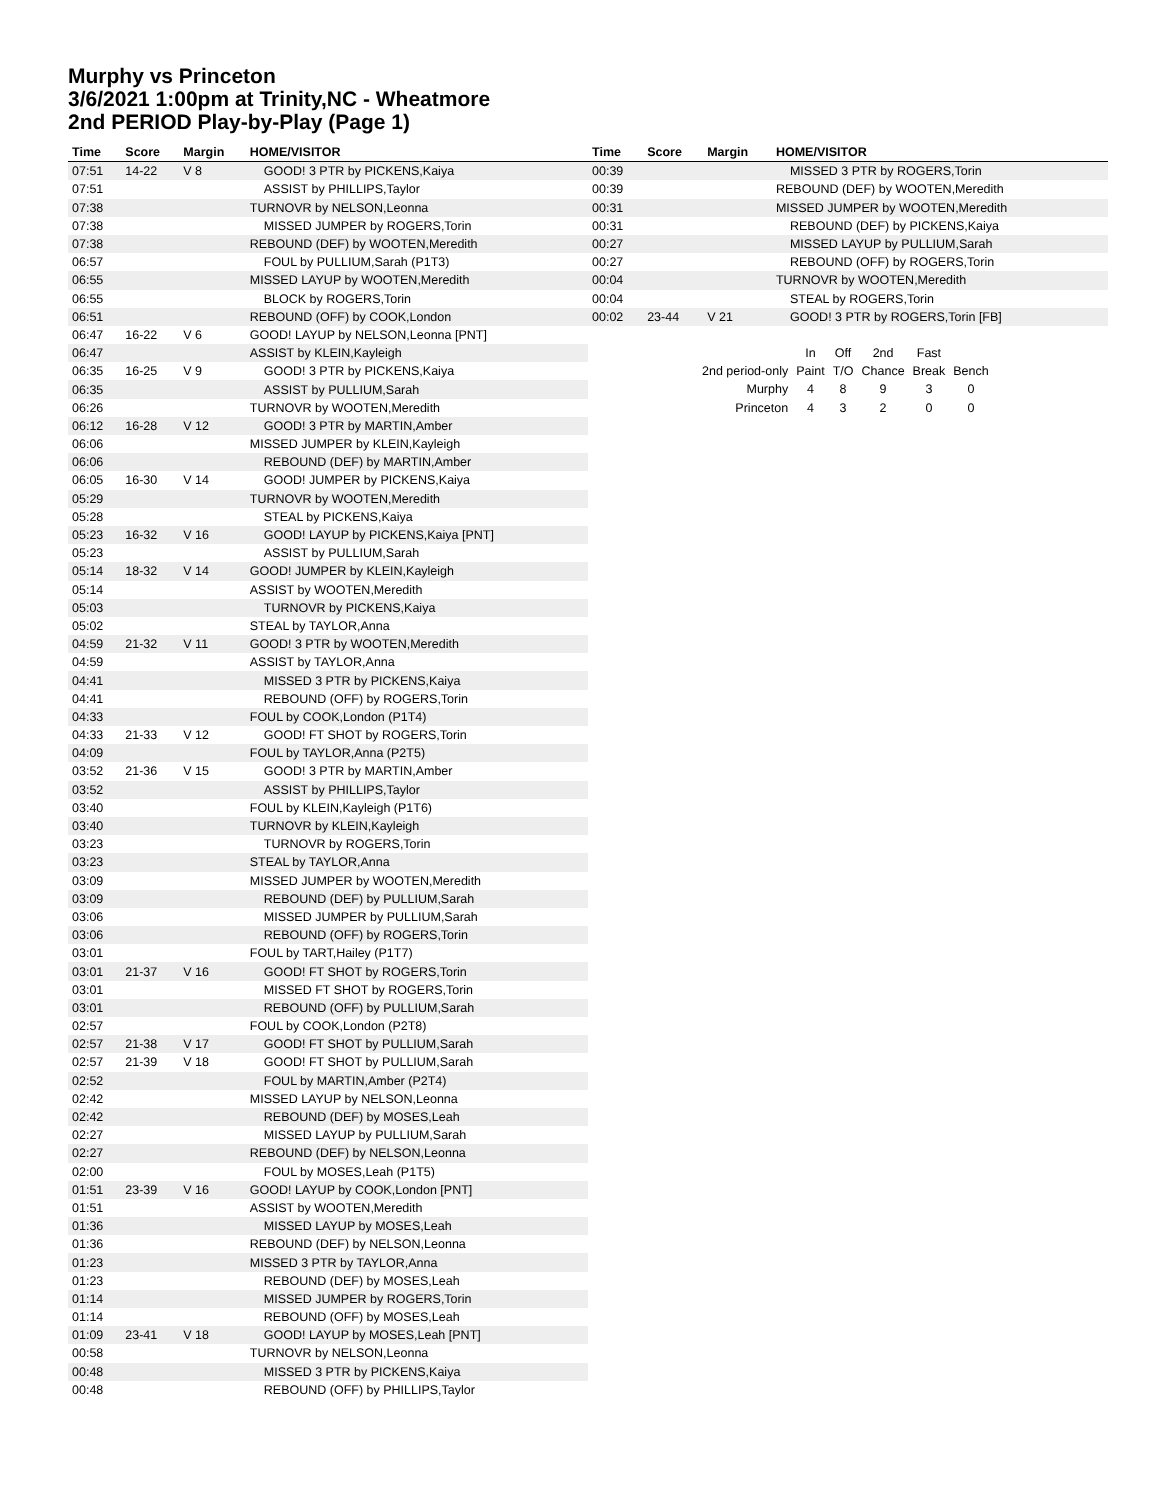Murphy vs Princeton
3/6/2021 1:00pm at Trinity,NC - Wheatmore
2nd PERIOD Play-by-Play (Page 1)
| Time | Score | Margin | HOME/VISITOR |
| --- | --- | --- | --- |
| 07:51 | 14-22 | V 8 | GOOD! 3 PTR by PICKENS,Kaiya |
| 07:51 | | | ASSIST by PHILLIPS,Taylor |
| 07:38 | | | TURNOVR by NELSON,Leonna |
| 07:38 | | | MISSED JUMPER by ROGERS,Torin |
| 07:38 | | | REBOUND (DEF) by WOOTEN,Meredith |
| 06:57 | | | FOUL by PULLIUM,Sarah (P1T3) |
| 06:55 | | | MISSED LAYUP by WOOTEN,Meredith |
| 06:55 | | | BLOCK by ROGERS,Torin |
| 06:51 | | | REBOUND (OFF) by COOK,London |
| 06:47 | 16-22 | V 6 | GOOD! LAYUP by NELSON,Leonna [PNT] |
| 06:47 | | | ASSIST by KLEIN,Kayleigh |
| 06:35 | 16-25 | V 9 | GOOD! 3 PTR by PICKENS,Kaiya |
| 06:35 | | | ASSIST by PULLIUM,Sarah |
| 06:26 | | | TURNOVR by WOOTEN,Meredith |
| 06:12 | 16-28 | V 12 | GOOD! 3 PTR by MARTIN,Amber |
| 06:06 | | | MISSED JUMPER by KLEIN,Kayleigh |
| 06:06 | | | REBOUND (DEF) by MARTIN,Amber |
| 06:05 | 16-30 | V 14 | GOOD! JUMPER by PICKENS,Kaiya |
| 05:29 | | | TURNOVR by WOOTEN,Meredith |
| 05:28 | | | STEAL by PICKENS,Kaiya |
| 05:23 | 16-32 | V 16 | GOOD! LAYUP by PICKENS,Kaiya [PNT] |
| 05:23 | | | ASSIST by PULLIUM,Sarah |
| 05:14 | 18-32 | V 14 | GOOD! JUMPER by KLEIN,Kayleigh |
| 05:14 | | | ASSIST by WOOTEN,Meredith |
| 05:03 | | | TURNOVR by PICKENS,Kaiya |
| 05:02 | | | STEAL by TAYLOR,Anna |
| 04:59 | 21-32 | V 11 | GOOD! 3 PTR by WOOTEN,Meredith |
| 04:59 | | | ASSIST by TAYLOR,Anna |
| 04:41 | | | MISSED 3 PTR by PICKENS,Kaiya |
| 04:41 | | | REBOUND (OFF) by ROGERS,Torin |
| 04:33 | | | FOUL by COOK,London (P1T4) |
| 04:33 | 21-33 | V 12 | GOOD! FT SHOT by ROGERS,Torin |
| 04:09 | | | FOUL by TAYLOR,Anna (P2T5) |
| 03:52 | 21-36 | V 15 | GOOD! 3 PTR by MARTIN,Amber |
| 03:52 | | | ASSIST by PHILLIPS,Taylor |
| 03:40 | | | FOUL by KLEIN,Kayleigh (P1T6) |
| 03:40 | | | TURNOVR by KLEIN,Kayleigh |
| 03:23 | | | TURNOVR by ROGERS,Torin |
| 03:23 | | | STEAL by TAYLOR,Anna |
| 03:09 | | | MISSED JUMPER by WOOTEN,Meredith |
| 03:09 | | | REBOUND (DEF) by PULLIUM,Sarah |
| 03:06 | | | MISSED JUMPER by PULLIUM,Sarah |
| 03:06 | | | REBOUND (OFF) by ROGERS,Torin |
| 03:01 | | | FOUL by TART,Hailey (P1T7) |
| 03:01 | 21-37 | V 16 | GOOD! FT SHOT by ROGERS,Torin |
| 03:01 | | | MISSED FT SHOT by ROGERS,Torin |
| 03:01 | | | REBOUND (OFF) by PULLIUM,Sarah |
| 02:57 | | | FOUL by COOK,London (P2T8) |
| 02:57 | 21-38 | V 17 | GOOD! FT SHOT by PULLIUM,Sarah |
| 02:57 | 21-39 | V 18 | GOOD! FT SHOT by PULLIUM,Sarah |
| 02:52 | | | FOUL by MARTIN,Amber (P2T4) |
| 02:42 | | | MISSED LAYUP by NELSON,Leonna |
| 02:42 | | | REBOUND (DEF) by MOSES,Leah |
| 02:27 | | | MISSED LAYUP by PULLIUM,Sarah |
| 02:27 | | | REBOUND (DEF) by NELSON,Leonna |
| 02:00 | | | FOUL by MOSES,Leah (P1T5) |
| 01:51 | 23-39 | V 16 | GOOD! LAYUP by COOK,London [PNT] |
| 01:51 | | | ASSIST by WOOTEN,Meredith |
| 01:36 | | | MISSED LAYUP by MOSES,Leah |
| 01:36 | | | REBOUND (DEF) by NELSON,Leonna |
| 01:23 | | | MISSED 3 PTR by TAYLOR,Anna |
| 01:23 | | | REBOUND (DEF) by MOSES,Leah |
| 01:14 | | | MISSED JUMPER by ROGERS,Torin |
| 01:14 | | | REBOUND (OFF) by MOSES,Leah |
| 01:09 | 23-41 | V 18 | GOOD! LAYUP by MOSES,Leah [PNT] |
| 00:58 | | | TURNOVR by NELSON,Leonna |
| 00:48 | | | MISSED 3 PTR by PICKENS,Kaiya |
| 00:48 | | | REBOUND (OFF) by PHILLIPS,Taylor |
| Time | Score | Margin | HOME/VISITOR |
| --- | --- | --- | --- |
| 00:39 | | | MISSED 3 PTR by ROGERS,Torin |
| 00:39 | | | REBOUND (DEF) by WOOTEN,Meredith |
| 00:31 | | | MISSED JUMPER by WOOTEN,Meredith |
| 00:31 | | | REBOUND (DEF) by PICKENS,Kaiya |
| 00:27 | | | MISSED LAYUP by PULLIUM,Sarah |
| 00:27 | | | REBOUND (OFF) by ROGERS,Torin |
| 00:04 | | | TURNOVR by WOOTEN,Meredith |
| 00:04 | | | STEAL by ROGERS,Torin |
| 00:02 | 23-44 | V 21 | GOOD! 3 PTR by ROGERS,Torin [FB] |
| | In | Off | 2nd | Fast | |
| 2nd period-only | Paint | T/O | Chance | Break | Bench |
| Murphy | 4 | 8 | 9 | 3 | 0 |
| Princeton | 4 | 3 | 2 | 0 | 0 |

══════

- Task to carry out:
Which lines of the listing above hold the word "KLEIN"? Copy each of them.

- Reply:
| 06:47 | | | ASSIST by KLEIN,Kayleigh |
| 06:06 | | | MISSED JUMPER by KLEIN,Kayleigh |
| 05:14 | 18-32 | V 14 | GOOD! JUMPER by KLEIN,Kayleigh |
| 03:40 | | | FOUL by KLEIN,Kayleigh (P1T6) |
| 03:40 | | | TURNOVR by KLEIN,Kayleigh |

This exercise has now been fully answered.